Das Lied kann doch wohl nur an einem Strand entstanden sein, außerhalb einer Stadt, einer Kirche, eines Betriebes, wo Mauern als Begrenzung und Einengung empfunden werden, wo jeder in einer fest zementierten Ordnung seinen Platz zu haben scheint.
Wo Mauern sind, bestimmen die einen über die anderen, wer rein darf und wieder raus muss. Aufgenommen oder abgeschoben. Eingegliedert oder ausgestoßen. Eingestellt oder gekündigt. Der Status kann sich mit einem Brief oder einem Satz von einem Moment auf den anderen ändern. Drin oder draußen.

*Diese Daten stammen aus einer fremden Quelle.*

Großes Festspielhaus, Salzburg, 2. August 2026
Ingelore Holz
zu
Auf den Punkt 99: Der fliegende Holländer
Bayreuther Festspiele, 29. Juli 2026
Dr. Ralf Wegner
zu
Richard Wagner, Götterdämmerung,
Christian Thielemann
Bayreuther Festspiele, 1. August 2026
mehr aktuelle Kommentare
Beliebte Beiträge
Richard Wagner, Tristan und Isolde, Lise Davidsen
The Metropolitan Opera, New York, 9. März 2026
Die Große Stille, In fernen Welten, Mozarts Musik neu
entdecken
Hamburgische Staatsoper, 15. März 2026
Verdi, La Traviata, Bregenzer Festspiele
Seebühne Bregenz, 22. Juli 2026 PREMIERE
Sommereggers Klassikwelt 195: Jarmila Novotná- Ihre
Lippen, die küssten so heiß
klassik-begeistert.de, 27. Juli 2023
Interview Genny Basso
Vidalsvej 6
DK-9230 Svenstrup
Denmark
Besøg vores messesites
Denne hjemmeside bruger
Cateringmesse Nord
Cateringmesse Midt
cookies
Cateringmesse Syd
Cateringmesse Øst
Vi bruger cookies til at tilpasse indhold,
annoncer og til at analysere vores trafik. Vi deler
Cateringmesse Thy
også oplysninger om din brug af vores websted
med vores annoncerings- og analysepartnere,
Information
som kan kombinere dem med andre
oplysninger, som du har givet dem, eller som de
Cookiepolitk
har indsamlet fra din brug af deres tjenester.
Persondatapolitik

Je mehr die einen haben, desto größer müssen die Mauern und Zäune sein, um Hab und Gut ängstlich vor denen zu schützen, die viel weniger haben. Über Mauern hinweg aber kann man nicht sprechen, an Mauern bilden sich Vorurteile über die, die dahinter sind. Je mehr Mauern und Zäune, desto stärker die Haltung: Das ist meins.

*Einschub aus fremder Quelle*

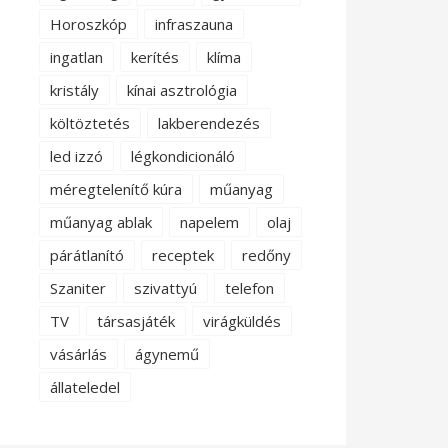
Horoszkóp
infraszauna
ingatlan
kerítés
klíma
kristály
kínai asztrológia
költöztetés
lakberendezés
led izzó
légkondicionáló
méregtelenítő kúra
műanyag
műanyag ablak
napelem
olaj
párátlanító
receptek
redőny
Szaniter
szivattyú
telefon
TV
társasjáték
virágküldés
vásárlás
ágynemű
állateledel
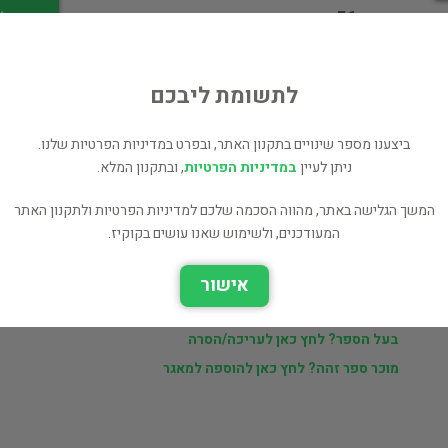
מחיר 56 ₪
לי
לתשומת ליבכם
ביצענו מספר שינויים בתקנון האתר, ובפרט במדיניות הפרטיות שלנו.
ניתן לעיין
במדיניות הפרטיות
, ובתקנון המלא.
ר
דוד פורת
המשך הגלישה באתר, מהווה הסכמה שלכם למדיניות הפרטיות ולתקנון האתר
המעודכנים, ולשימוש שאנו עושים בקוקיז.
ם
ספרים נוספים למכירה של דוד פורת (79 כותרים)
אישור
כל הספרים בקטגוריית גוף ונפש (1,005 כותרים)
בעל הספר? לחץ כאן לעריכה/הסרה
מוכר ספר זהה? לחץ כאן להוספה למאגר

Am Strand, draußen in der freien Natur und unter freiem Himmel, der allen und niemand gehört, mit dem freien Blick auf Gottes große Schöpfung kann keiner dem anderen den Platz so leicht streitig machen.
Vor ein paar Tagen, an Himmelfahrt, wimmelte es am Breitenauer See vor Menschen und unterschiedlichen Sprachen. Sie alle aßen und tranken und spielten und dösten und küssten auf den Wiesen. Ein Pärchen bat fremde Menschen, ob sie ihre Würstchen kurz auf deren Grill legen durften. Kein Problem. Und danach wurden sie auch noch großzügig und überreichlich mit Salaten und dem versorgt, was noch da war.     

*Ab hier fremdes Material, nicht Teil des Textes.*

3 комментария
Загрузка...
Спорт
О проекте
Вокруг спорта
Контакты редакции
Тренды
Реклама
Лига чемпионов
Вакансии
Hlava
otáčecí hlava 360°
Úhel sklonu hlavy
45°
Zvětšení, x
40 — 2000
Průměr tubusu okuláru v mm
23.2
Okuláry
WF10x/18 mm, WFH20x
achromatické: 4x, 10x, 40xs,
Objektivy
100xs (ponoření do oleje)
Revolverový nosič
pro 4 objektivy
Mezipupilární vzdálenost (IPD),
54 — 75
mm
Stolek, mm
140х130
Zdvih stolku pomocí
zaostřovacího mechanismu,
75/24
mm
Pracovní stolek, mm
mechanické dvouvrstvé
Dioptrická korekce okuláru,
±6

Jeder braucht einen Platz, wo er sagen kann: Hier bin ich Mensch, hier darf ich sein. Ein jeder möge einem anderen immer wieder sagen: Hier bist du Mensch, hier darfst du sein.

Selig seid ihr, wenn ihr einfach lebt. Selig seid ihr, wenn ihr Lasten tragt. Selig seid ihr, wenn ihr lieben lernt. Selig seid ihr, wenn ihr Güte wagt. Selig seid ihr, wenn ihr Leiden merkt. Selig seid ihr, wenn ihr ehrlich bleibt. Selig seid ihr, wenn ihr Frieden macht. Selig seid ihr, wenn ihr Unrecht spürt.  (EG 651)    
Selig sind die Sanftmütigen, denn sie werden das Erdreich besitzen – heißt eine Seligpreisung der Bergpredigt.
Sanftmut - welch schönes Wort. Ein zärtliches Gemüt haben, vorsichtig, sorgsam und nachsichtig sein.
Sanftmut ist der Widerspruch zu Hochmut und Übermut. Sanftmütige sind nicht Drängler, Besserwisser, Grobiane.
Schreit nicht mit, wenn die Vorlauten wieder schreien,
seid besonnen und ruhig und achtsam in euren Gedanken und eurem Tun – auch wenn’s schwer fällt. Weiches Wasser bricht den Stein.
Selig sind die Sanftmütigen, denn sie werden das Erdreich besitzen. Wir leben in einer Konkurrenzgesellschaft. ‚Konkurrenz belebt das Geschäft‘, damit redet man das alltägliche Hauen und Stechen schön. Wie sehr gefährdet aber diese Lebenseinstellung unsere Herzen und Gemüter, das Leben miteinander und die Stimmung im Land? Wer im Geschäft zu weich ist und wer nachgibt, der hat schon verloren. Die Seligpreisung hält dagegen: Selig sind die Sanftmütigen.  
Ein weiches, gutes Herz macht sich selbst Mühe und Sorgen und wird Gutes tun. Bist du sanft mit deinem Nächsten, wirst du sanft in dir. Nicht der Starke hat Recht, sondern der Schwache. Dann wächst Friede.
Achte auf deine Gedanken, denn sie werden deine Worte.
Achte auf deine Worte, denn sie werden deine Taten.
Achte auf deine Taten, denn sie werden deine Gewohnheiten.
Achte auf deine Gewohnheiten, denn sie werden dein Charakter.
Achte auf deinen Charakter, denn er wird dein Schicksal.